By Gina Lee – Oil was up on Monday morning in Asia, hitting a more-than-seven-year high over concerns that Russia could invade Ukraine. An invasion could trigger U.S. and European sanctions, disrupting Russian exports in a market that is already tight.

Brent oil futures rose 1.22% to $95.59 by 10:57 PM ET (3:57 AM GMT), after earlier hitting $96.16, the highest since October 2014. WTI futures jumped 1.42% to $94.42, remaining near a session-high of $94.94, the highest since September 2014.

The U.S. warned on Sunday that Russia could invade Ukraine at any time and could create a surprise pretext for an attack, comments that have rattled global financial markets.

“If… troop movement happens, Brent crude won’t have any trouble rallying above the $100 level.

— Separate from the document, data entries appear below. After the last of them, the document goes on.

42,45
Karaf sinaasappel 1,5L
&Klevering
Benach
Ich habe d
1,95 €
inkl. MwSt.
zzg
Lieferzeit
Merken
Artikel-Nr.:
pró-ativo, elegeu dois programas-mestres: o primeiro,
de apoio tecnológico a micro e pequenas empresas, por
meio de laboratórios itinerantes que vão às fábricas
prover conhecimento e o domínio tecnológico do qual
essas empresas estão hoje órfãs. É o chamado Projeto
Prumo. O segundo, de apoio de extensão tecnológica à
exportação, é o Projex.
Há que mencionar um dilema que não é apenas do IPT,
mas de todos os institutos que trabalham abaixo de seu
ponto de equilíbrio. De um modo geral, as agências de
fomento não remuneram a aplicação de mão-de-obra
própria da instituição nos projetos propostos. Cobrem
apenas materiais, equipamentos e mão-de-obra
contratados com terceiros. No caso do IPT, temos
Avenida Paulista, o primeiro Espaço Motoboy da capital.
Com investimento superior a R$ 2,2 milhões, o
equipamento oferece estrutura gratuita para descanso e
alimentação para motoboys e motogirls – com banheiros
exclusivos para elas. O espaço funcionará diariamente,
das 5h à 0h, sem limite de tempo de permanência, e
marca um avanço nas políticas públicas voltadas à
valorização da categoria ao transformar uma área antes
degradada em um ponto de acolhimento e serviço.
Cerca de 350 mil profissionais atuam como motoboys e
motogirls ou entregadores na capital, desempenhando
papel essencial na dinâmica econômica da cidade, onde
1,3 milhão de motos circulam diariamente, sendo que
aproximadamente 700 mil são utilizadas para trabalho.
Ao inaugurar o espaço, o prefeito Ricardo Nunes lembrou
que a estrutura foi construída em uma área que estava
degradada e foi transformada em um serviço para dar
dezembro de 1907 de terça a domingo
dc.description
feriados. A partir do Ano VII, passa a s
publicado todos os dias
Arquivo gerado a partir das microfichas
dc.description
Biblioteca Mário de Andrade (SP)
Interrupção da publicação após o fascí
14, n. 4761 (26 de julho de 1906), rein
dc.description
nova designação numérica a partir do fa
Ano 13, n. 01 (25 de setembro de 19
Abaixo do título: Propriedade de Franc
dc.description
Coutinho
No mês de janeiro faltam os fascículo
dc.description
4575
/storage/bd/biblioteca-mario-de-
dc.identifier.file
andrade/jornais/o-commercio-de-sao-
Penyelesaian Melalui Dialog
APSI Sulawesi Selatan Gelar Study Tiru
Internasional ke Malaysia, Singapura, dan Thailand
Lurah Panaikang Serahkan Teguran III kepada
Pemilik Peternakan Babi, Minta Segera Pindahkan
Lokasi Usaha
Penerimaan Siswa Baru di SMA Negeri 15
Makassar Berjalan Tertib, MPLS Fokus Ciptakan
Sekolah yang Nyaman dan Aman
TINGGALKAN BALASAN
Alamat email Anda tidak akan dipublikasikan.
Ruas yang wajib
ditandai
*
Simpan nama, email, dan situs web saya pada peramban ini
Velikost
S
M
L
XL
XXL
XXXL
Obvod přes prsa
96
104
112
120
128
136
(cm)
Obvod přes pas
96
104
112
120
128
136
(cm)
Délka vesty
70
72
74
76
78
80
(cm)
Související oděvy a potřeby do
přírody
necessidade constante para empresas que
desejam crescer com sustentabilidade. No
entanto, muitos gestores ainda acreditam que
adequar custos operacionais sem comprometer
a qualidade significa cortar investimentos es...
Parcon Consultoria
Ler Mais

Oil prices will remain extremely volatile and sensitive to incremental updates regarding the Ukraine situation,” OANDA analyst Edward Moya said in a note.

These tensions come amid the Organization of the Petroleum Exporting Countries and allies’ (OPEC+) struggle to meet its production goals. The cartel has pledged to increase production by 400,000 barrels per day (bpd) until March 2022.

The International Energy Agency said the gap between OPEC+ output and its target widened to 900,000 bpd in January 2022, while the gap for OPEC alone was at 1.2 million bpd, according to JP Morgan. “We note signs of strain across the group: seven members of OPEC-10 failed to meet quota increases in the month, with the largest shortfall exhibited by Iraq,” JP Morgan analysts said in a Feb. 11 note.

A super-cycle is in full swing with “oil prices likely to overshoot to $125 a barrel on widening spare capacity risk premium”, the note added.

Investors are also monitoring talks between the U.S. and Iran to revive a 2015 nuclear deal, which could potentially add Iranian supply to the global market. However, a senior Iranian security official warned on Monday that progress in talks was becoming “more difficult”.